Wir haben uns viel zu lange damit zufriedengegeben, daß hochspezialisierte, trainierte Menschen alleine mit der Maschine kommunizieren können. Die breite Einführung der neuen Bürotechnologien erfordert jedoch, daß Profis wie Laien, daß sowohl der, der jeden Tag, als auch derjenige, der nur zweimal im Jahr mit dieser Maschine umgehen will, mit ihr umgehen kann. Und dazu gehören unter Umständen unterschiedliche Bedienungsvorgänge für Profis und Laien; es gehören vor allem klarbezeichnete Funktionstasten dazu. Auch der Chef muß in der Lage sein, abends, wenn er unter Umständen alleine arbeitet, noch wichtige Briefe aus dem Schreibautomaten herauszuholen, und er muß sich jederzeit einen Überblick über seine Buchhaltung verschaffen können.
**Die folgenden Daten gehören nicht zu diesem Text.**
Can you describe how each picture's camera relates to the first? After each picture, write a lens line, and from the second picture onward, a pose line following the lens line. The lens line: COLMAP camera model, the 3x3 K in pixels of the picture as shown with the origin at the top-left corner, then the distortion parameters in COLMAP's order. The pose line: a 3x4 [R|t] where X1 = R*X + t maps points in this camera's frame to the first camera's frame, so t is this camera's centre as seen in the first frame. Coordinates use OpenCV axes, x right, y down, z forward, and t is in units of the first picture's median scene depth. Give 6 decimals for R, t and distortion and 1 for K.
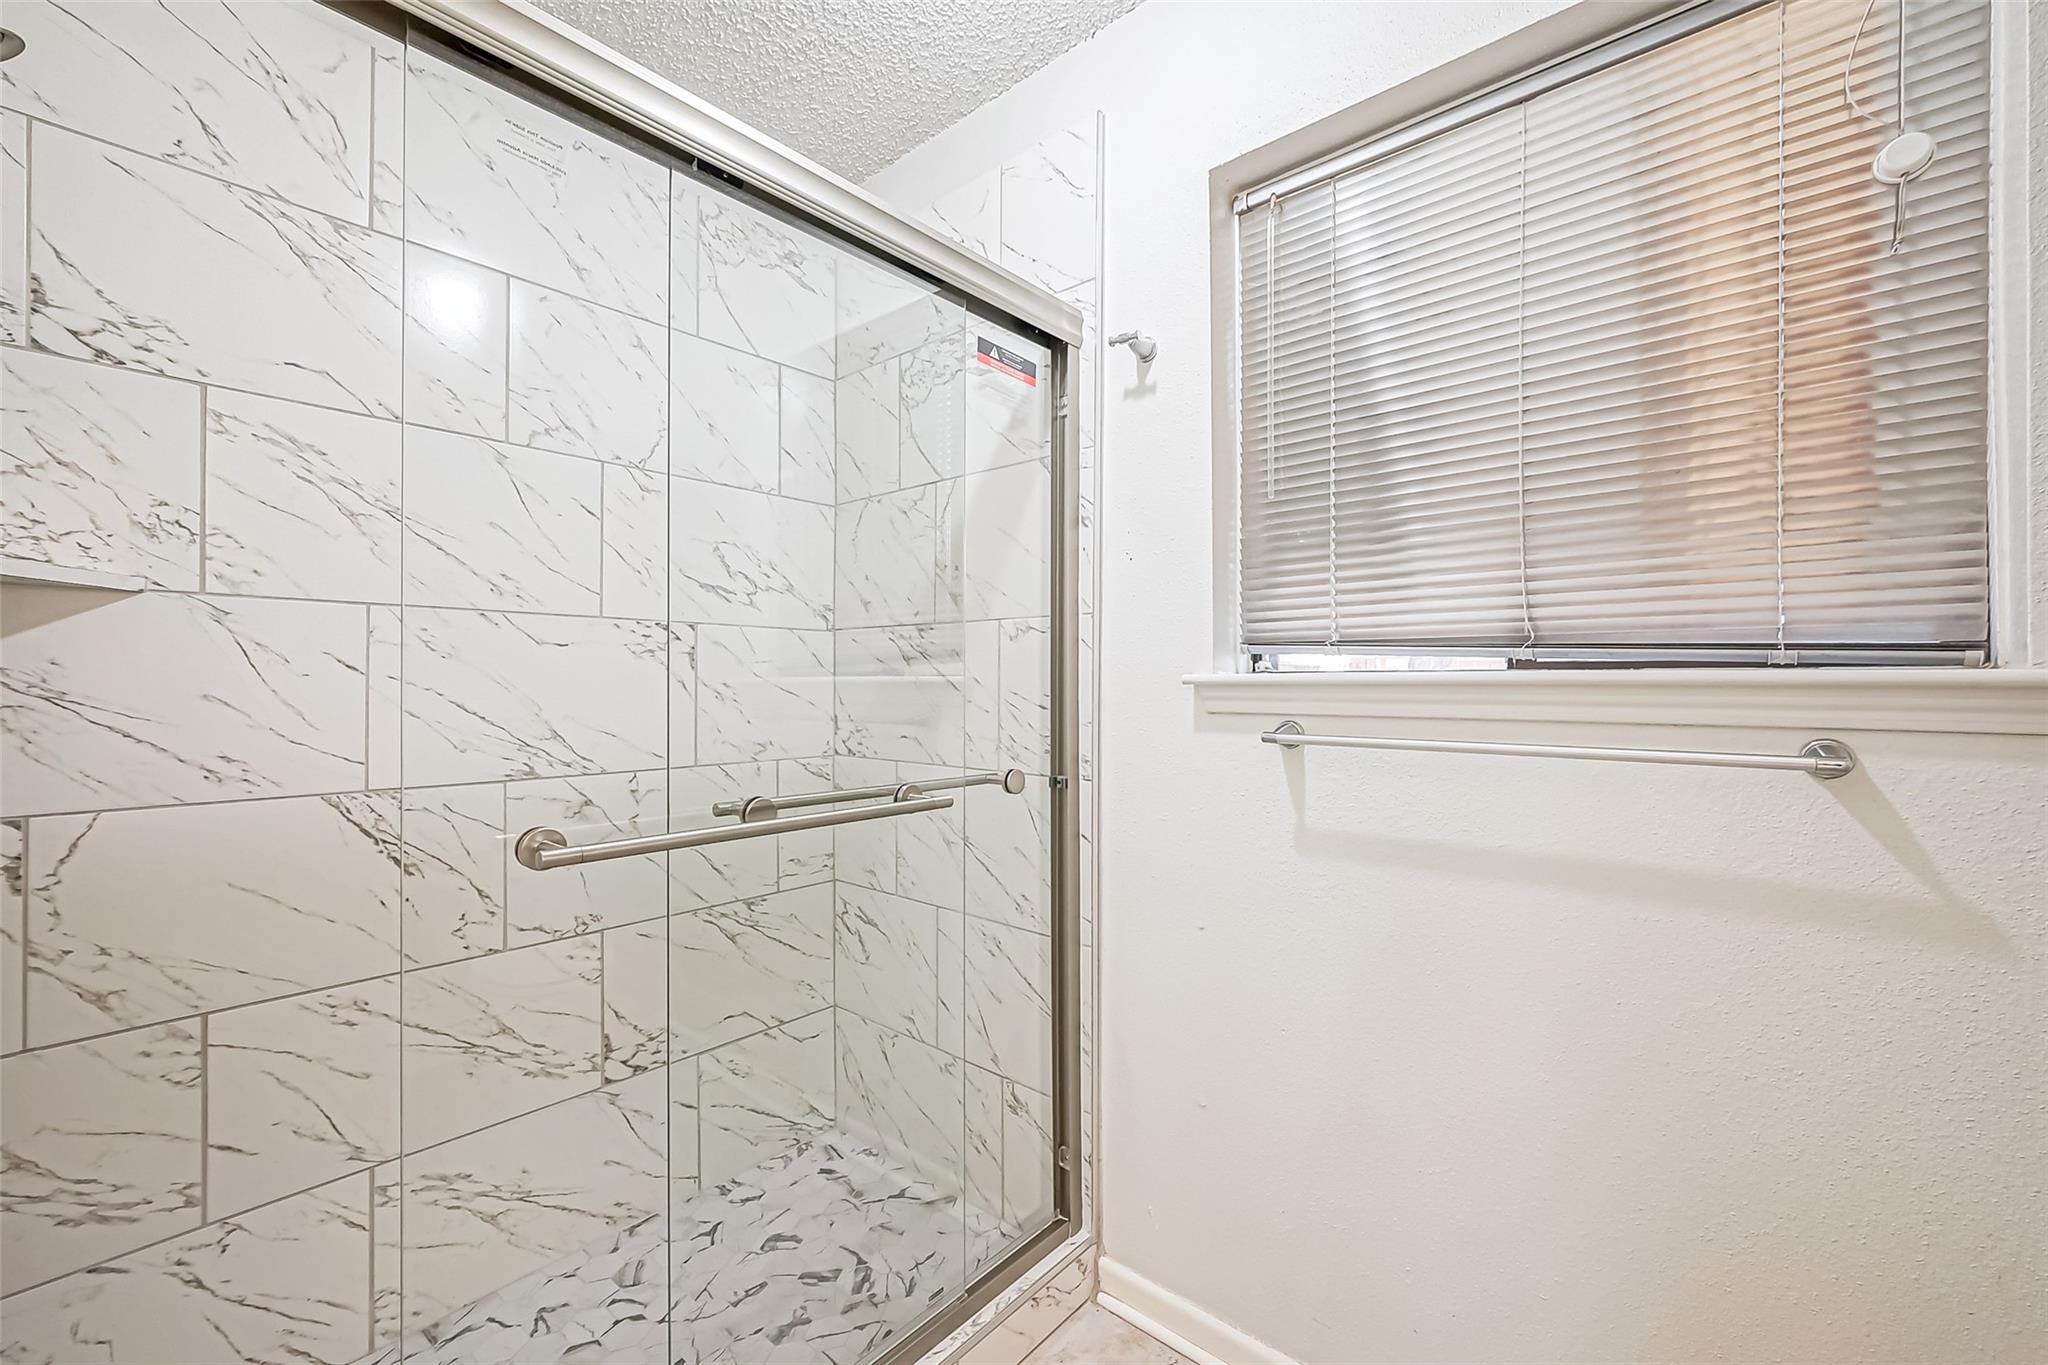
lens RADIAL K [[823.0, 0, 1013.9], [0, 823.0, 681.1], [0, 0, 1]] dist [-0.004296, -0.000116]
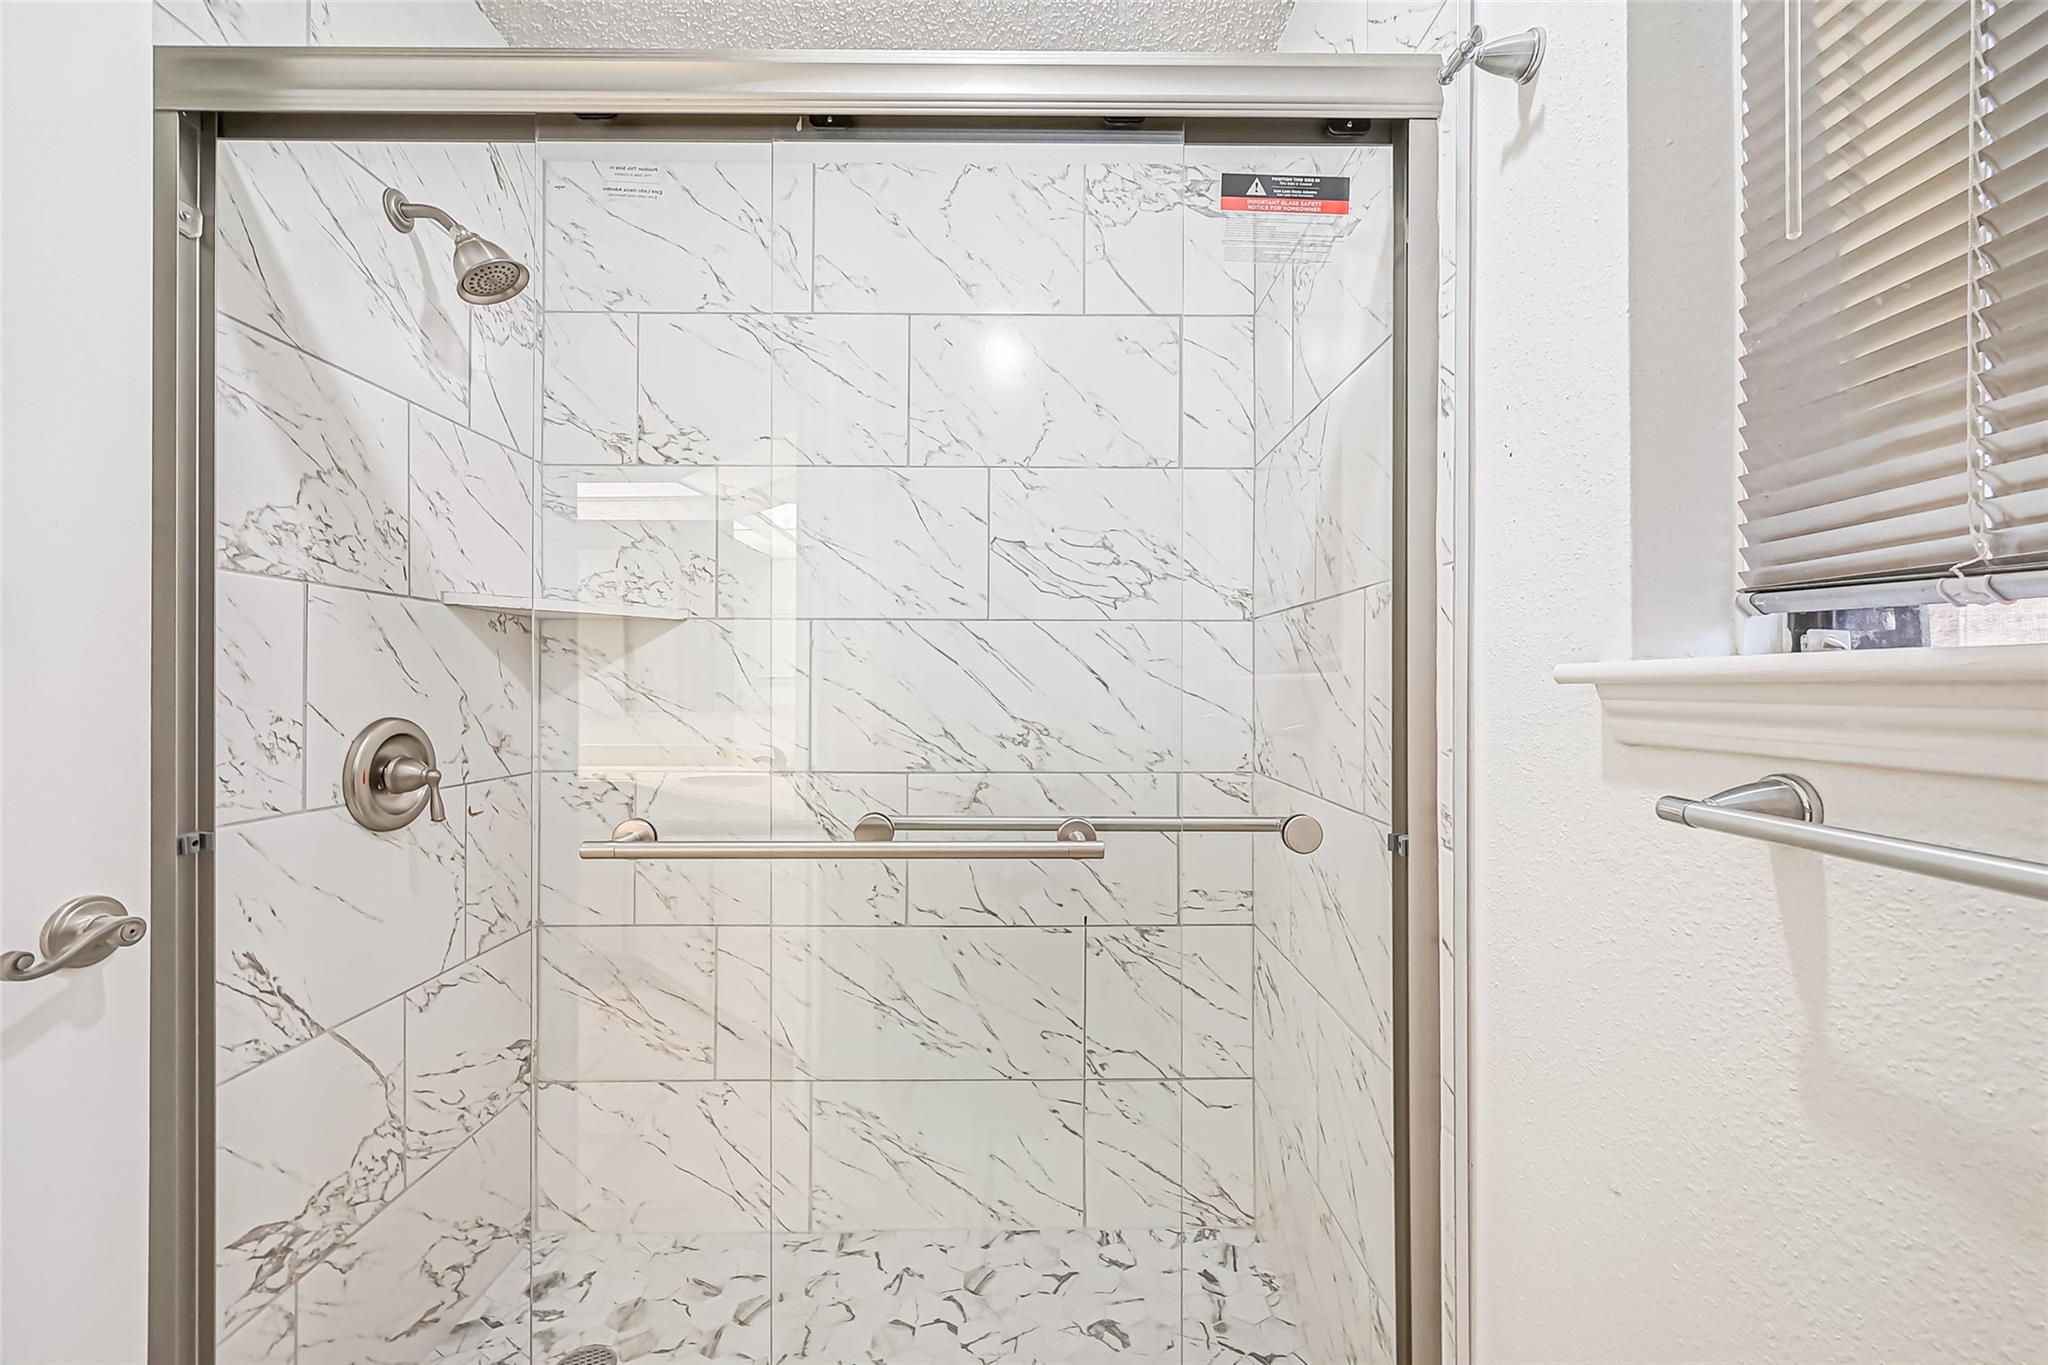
lens RADIAL K [[823.0, 0, 1031.1], [0, 823.0, 682.9], [0, 0, 1]] dist [-0.004296, -0.000116]
pose [[0.674919, -0.002751, -0.737887, 0.316630], [0.001860, 0.999996, -0.002028, 0.003546], [0.737889, -0.000004, 0.674922, 0.382329]]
Jede dieser Maschinen braucht Software; sie ist der maßgebliche Punkt der Mensch-Maschine-Kommunikation. Aber sie veraltet genauso wie die Hardware. Wir können jedoch den Menschen in den Unternehmen nicht zumuten, daß sie sich ständig mit neuen Softwaremöglichkeiten auseinandersetzen müssen, und hier entsteht eine neue Forderung an den Hersteller, nämlich daß er sich auch um die "alte" Software kümmern soll. Er muß in der Lage sein, die Software der Maschine, die vor zehn Jahren gekauft worden ist, beim Ausfall genauso zu pflegen wie die neueste Software der am weitesten in der Technologie fortgeschrittenen Betriebe. Alle Erkenntnisse deuten darauf hin, daß die neuen Technologien und die neuen Bürotechnologien weder gut noch böse sein müssen. Vielmehr hängen ihre positiven oder negativen Effekte für das Unternehmen von der Organisation ab, wie diese Technologien in den Ablauf der Funktionen eingebunden sind und wie man diese Funktionen neugegliedert hat. Die Organisation der Technik ist wichtiger als die Technik selbst, und wir müssen auf diese Organisation der Technik ebenso wie auf die Technik selbst vorbereitet werden.